A chi non è mai capitato di posticipare la sveglia per ritardare il momento del risveglio e poi finire per riaddormentarsi? Si tratta di un atteggiamento molto comune che, tuttavia, rappresenta un’abitudine poco salutare. Nel tempo, infatti, oltre a rendere il risveglio più difficoltoso, contribuisce anche allo sviluppo di disturbi del sonno durante la notte. Non solo, questa pratica può essere anche un campanello d’allarme di alcune patologie, come la sindrome delle apnee notturne. 

Dormire male può causare nel tempo problemi di salute: per questo motivo il consiglio è consultare uno specialista prima che insorgano problematiche più severe. 

Ne parliamo con il dottor Alberto Braghiroli, pneumologo specializzato in disturbi del sonno di Humanitas Mater Domini e dei Centri Medici Humanitas Medical Care.

Posticipare la sveglia e stanchezza cronica

Svegliarsi in modo naturale e dormire a sufficienza ha molti benefici sul benessere generale, aiuta a percepire minore stanchezza nelle ore successive e a ridurre la caffeina assunta durante il giorno. 

In molti casi, l’utilizzo della sveglia è necessario, ma posticiparla e farla suonare più volte è una cattiva pratica.

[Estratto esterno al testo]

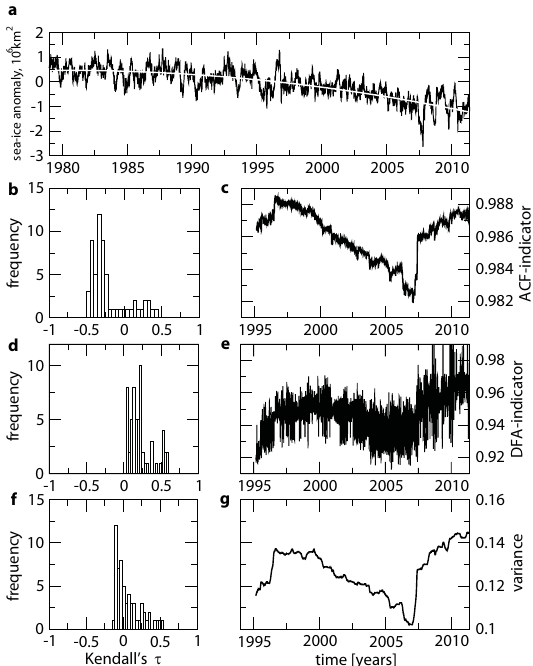
Fig. 6. (a) Detrended deseasonalised model data (Fig. 4) and its early warning indicators: (b) ACF-indicators (with and without lin- ear detrending within sliding windows); (c) DFA-indicator; (d) vari- ance. 100 days, which should be long enough to capture the slow- est recovery mode of the sea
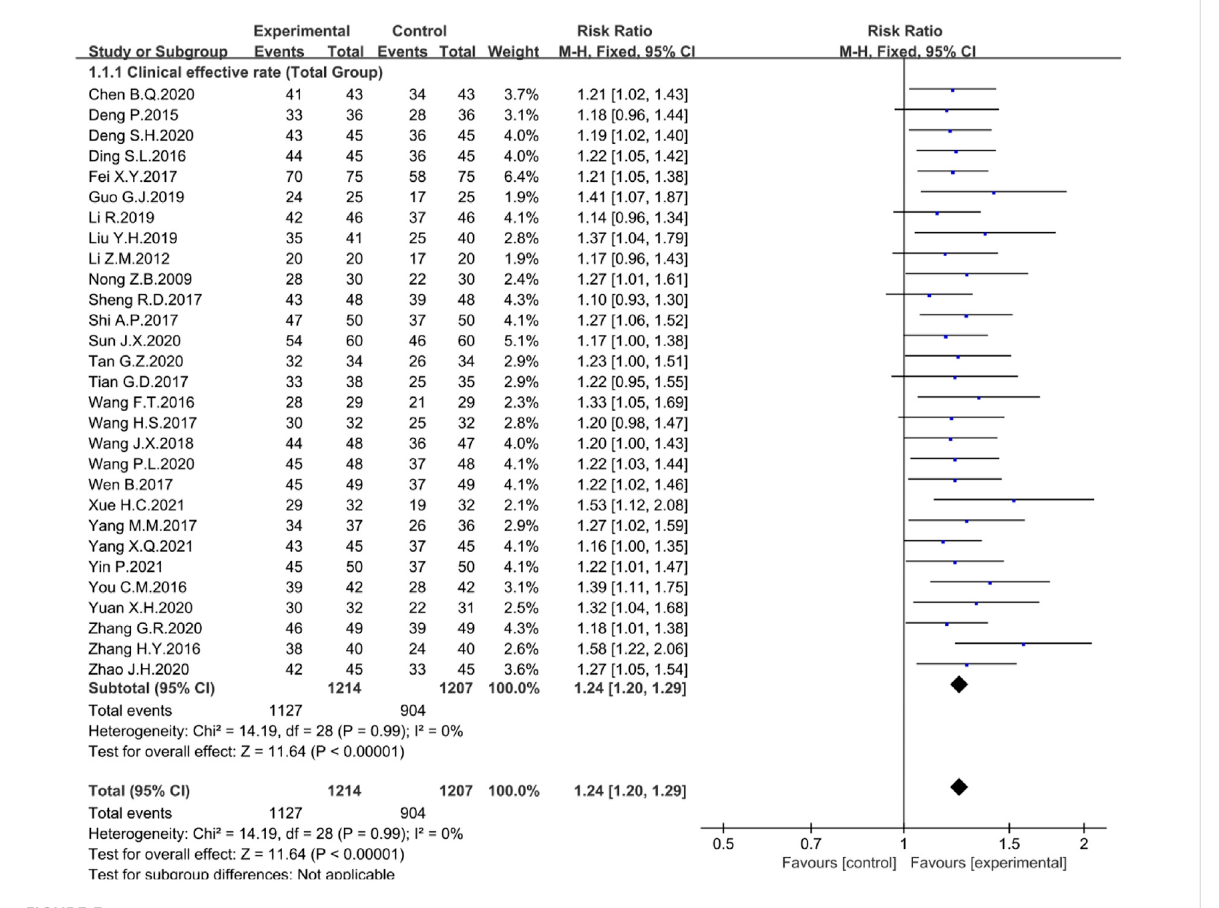
FIGURE 3 Forest plot displaying the Meta-analysis results for clinical ef fi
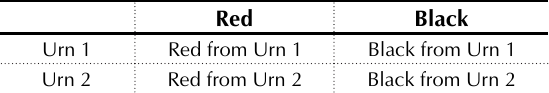
Table 1. Contingency table of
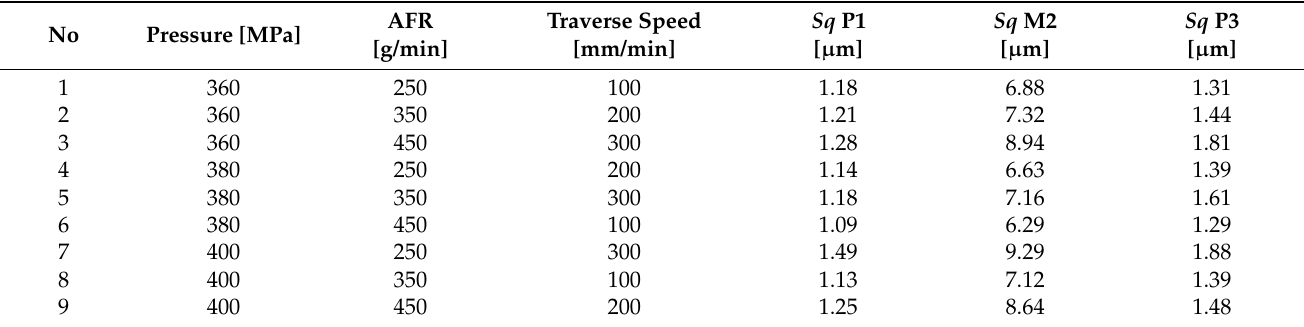
Table 2. Results of tests with the control parameter data.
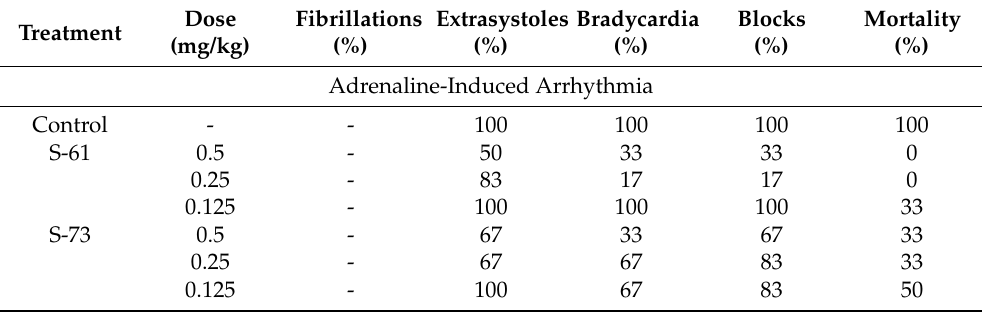
Table 2. The prophylactic antiarrhythmic activity of pyrrolidin-2-one derivatives in adrenaline-, calcium chloride-, and aconitine-induced arrhythmia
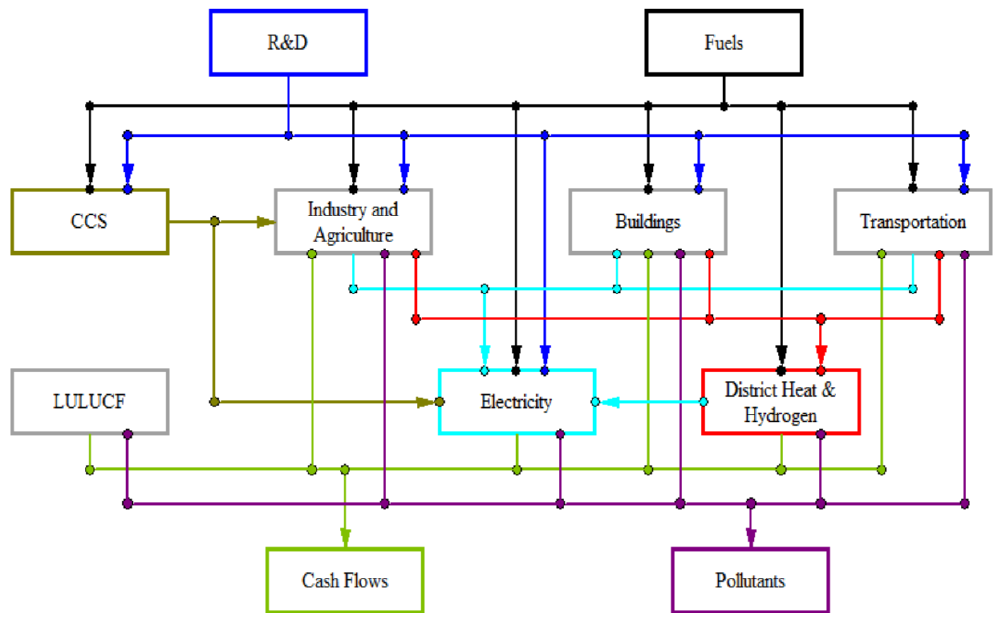
Figure 1. Overview of EPS model.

Continuare a svegliarsi e riaddormentarsi a più riprese, infatti, interrompe i cicli del sonno, provocando una sensazione di stanchezza che prosegue nel corso della giornata con conseguenze sulle facoltà cognitive e portando, a lungo termine, a sviluppare stanchezza cronica.

Stanchezza: potrebbe trattarsi di sindrome delle apnee notturne?

Quando si parla di sonno, reiterare cattive abitudini porta a instaurare un circolo vizioso dal quale è difficile liberarsi. Un sonno disturbato provoca sonnolenza durante il giorno, difficoltà di concentrazione e mal di testa. È necessario assicurarsi, quindi, che la stanchezza percepita che porta anche a posticipare la sveglia non sia dovuta a disturbi del sonno più severi, come la sindrome delle apnee notturne (OSAS, Obstructive Sleep Apnoea Syndrome).

La sindrome delle apnee notturne è un disturbo che causa durante il sonno un momentaneo arresto del respiro.  Se non diagnosticata per tempo può portare conseguenze cardiovascolari, tra cui l’aumento della pressione e della frequenza cardiaca, con un concreto rischio di ictus e altre patologie neurologiche acute.
Le apnee, inoltre, possono provocare una compromissione del sistema nervoso, con deficit di memoria e di attenzione e la possibilità di sviluppare demenza. 

Sindrome delle apnee notturne: la polisonnografia per la diagnosi

In caso di sospetto di sindrome delle apnee notturne, lo pneumologo può prescrivere la polisonnografia, esame strumentale diagnostico che consiste nella registrazione del sonno durante la notte e nel monitoraggio dei parametri fondamentali, come l’ossigenazione del sangue, il ritmo cardiaco e la respirazione. 
Se diagnosticata la sindrome delle apnee notturne, il trattamento prevede l’utilizzo di apparecchi a pressione positiva continua (CPAP) da indossare prima di dormire e che consentono di mantenere aperte le vie aeree. In determinati casi, invece, può essere opportuno l’utilizzo di un dispositivo di avanzamento mandibolare utile a migliorare il flusso d’aria nelle vie aeree, o in altri casi un trattamento chirurgico otorinolaringoiatrico.